The irony behind population growth

ANALYSIS

A long-term international study released recently attributes economic growth to sustainable fertility rates.
The Sustainable Demographic Dividend, a collaborative undertaking of the US-based National Marriage Project under the auspices of several universities around the world, comes amidst heated debate about the size of the Philippine population. The country is projected to have 140 million residents in 2040, up from the 90 million in 2010.

Some legislators have thus expressed alarm over the disparity between the increasing population and the decreasing standard of living. They propose that methods ought to be legislated as state policy—just as other countries already have—in order to pacify this growth.

This statistic, however, does not reveal the whole picture. The “medium variant” projections released by the United Nations also require unprejudiced attention. The UN Population Division attributes the growth experienced in the last years to the number of young people.

But the UN reveals that in the next 40 years, 53 percent of world population growth will come from increases in the number of people over 60, while only 7 percent will come from people under 30. They add that by 2025, the population of children under 5 will be in decline globally. There is a shrinking working age population and consequently limitation of retirement pensions.

The Philippine Census estimates a 12 million growth among the youth (below 35), and a 14 million growth among senior citizens (60 and above) from 2010 to 2040. Their data also show that there will be 300,000 less children under 5 in 2040 compared to the 2010 figure.

Empty cradles
While the Philippines is at the crossroads of an aggressive fight to curb the population, other countries that were successful in demanding this decline now face a different battle. In The Empty Cradle, an essay in the report, Philip Longman and his colleagues detail how China and Japan stand to watch their workforce dwindle by more than 20 percent between now and 2050. Consistent with the UN projection, even as their senior citizen population escalates, the younger generation would experience a decline in numbers.
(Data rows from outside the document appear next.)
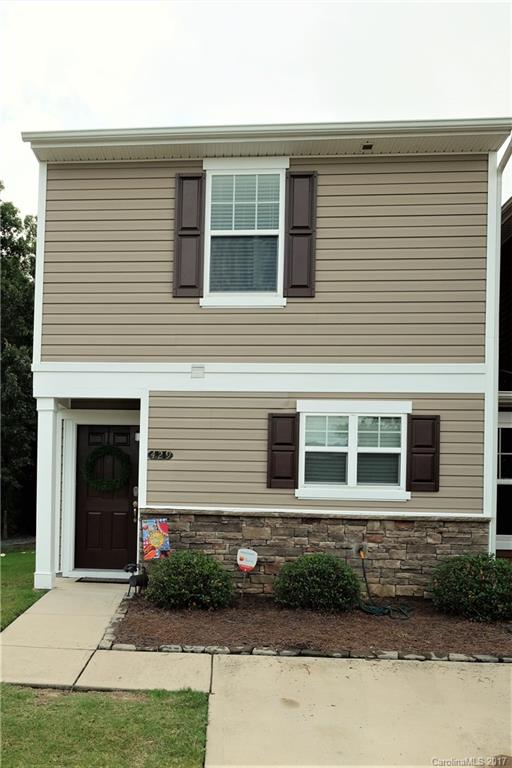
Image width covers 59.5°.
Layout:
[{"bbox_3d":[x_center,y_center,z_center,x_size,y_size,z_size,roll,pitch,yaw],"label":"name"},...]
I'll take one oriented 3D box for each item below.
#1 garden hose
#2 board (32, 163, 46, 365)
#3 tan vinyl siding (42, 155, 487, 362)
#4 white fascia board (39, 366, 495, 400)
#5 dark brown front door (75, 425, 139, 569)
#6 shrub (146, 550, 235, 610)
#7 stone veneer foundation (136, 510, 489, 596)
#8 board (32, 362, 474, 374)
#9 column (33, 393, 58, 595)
[{"bbox_3d":[1.416,2.185,4.967,0.568,0.582,0.520,1,-1,3],"label":"garden hose"},{"bbox_3d":[-2.659,-1.504,5.540,0.100,2.480,0.080,1,-1,3],"label":"board"},{"bbox_3d":[0.045,-1.482,5.394,5.330,2.480,0.050,1,-1,3],"label":"tan vinyl siding"},{"bbox_3d":[-0.025,0.028,5.368,5.440,0.290,0.060,1,-1,3],"label":"white fascia board"},{"bbox_3d":[-2.082,1.595,6.341,0.914,2.035,0.050,1,-1,3],"label":"dark brown front door"},{"bbox_3d":[-0.716,2.138,4.908,0.950,0.640,0.880,1,-1,3],"label":"shrub"},{"bbox_3d":[0.655,2.027,5.284,4.080,1.000,0.130,1,-1,3],"label":"stone veneer foundation"},{"bbox_3d":[-0.034,-0.200,5.357,5.450,0.125,0.060,1,-1,3],"label":"board"},{"bbox_3d":[-2.582,1.338,5.579,0.235,2.340,0.235,1,-1,3],"label":"column"}]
They further note that India’s population plays a critical economic advantage in the long term. India will “have more favorable demographics than China” due to the increase in its workforce population. This suggests the direct correlation between population and long-term economic growth. W. Bradford Wilcox and Carlos Cavalle call this the sustainable demographic dividend—“the wealth of the nations depends in no small part on the health of the family.”

Philippine setting
Having low fertility levels impact economic growth negatively. Women in developed countries now have an average of 1.66 children over a lifetime, when 2.1 children per woman is the average needed to sustain the population overtime.

The Philippine fertility level in 2011 is approximated at an average of 3.2 children per woman. This has already been dropping by 1 child per decade since 1955. With this trend, the Philippines is likely to reach the replacement level of fertility of 2.1 children per woman in the 2020s.
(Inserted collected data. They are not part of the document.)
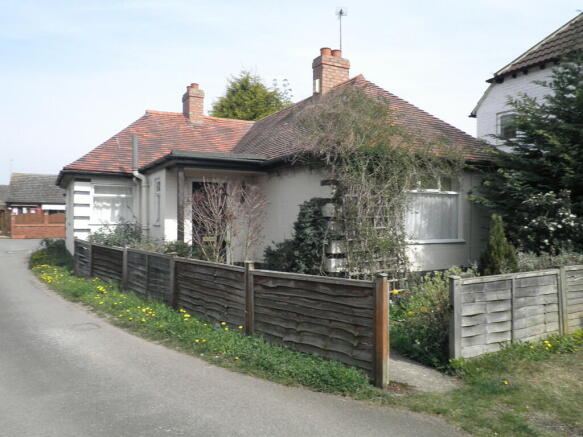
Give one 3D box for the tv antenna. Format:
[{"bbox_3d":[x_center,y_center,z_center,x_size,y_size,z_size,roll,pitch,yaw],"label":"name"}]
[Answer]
[{"bbox_3d":[1.254,-4.639,11.400,0.320,1.200,0.550,0,-1,-2],"label":"tv antenna"}]

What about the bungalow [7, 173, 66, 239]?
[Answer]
[{"bbox_3d":[-17.512,-0.946,36.511,8.500,4.850,8.000,0,-1,-28],"label":"bungalow"}]

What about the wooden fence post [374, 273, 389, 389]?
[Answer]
[{"bbox_3d":[0.766,0.954,3.870,0.080,0.980,0.080,0,-1,-41],"label":"wooden fence post"}]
Thus, the country’s fertility level has not reached the danger level of other countries. But aggressive state policies designed to bring Philippine fertility levels down might push our fertility below replacement levels, which would lead eventually to a shortage of children and the workforce—trends that are now emerging in China, Japan, South Korea, and Taiwan.

The Sustainable Demographic Dividend, through the National Marriage Project at the University of Virginia, involved the Universidad de los Andes (Chile), Universitat Internacional de Catalunya (Spain), Universidad de La Sabana (Colombia), Universidad de Piura (Peru), and the University of Asia and the Pacific (Philippines).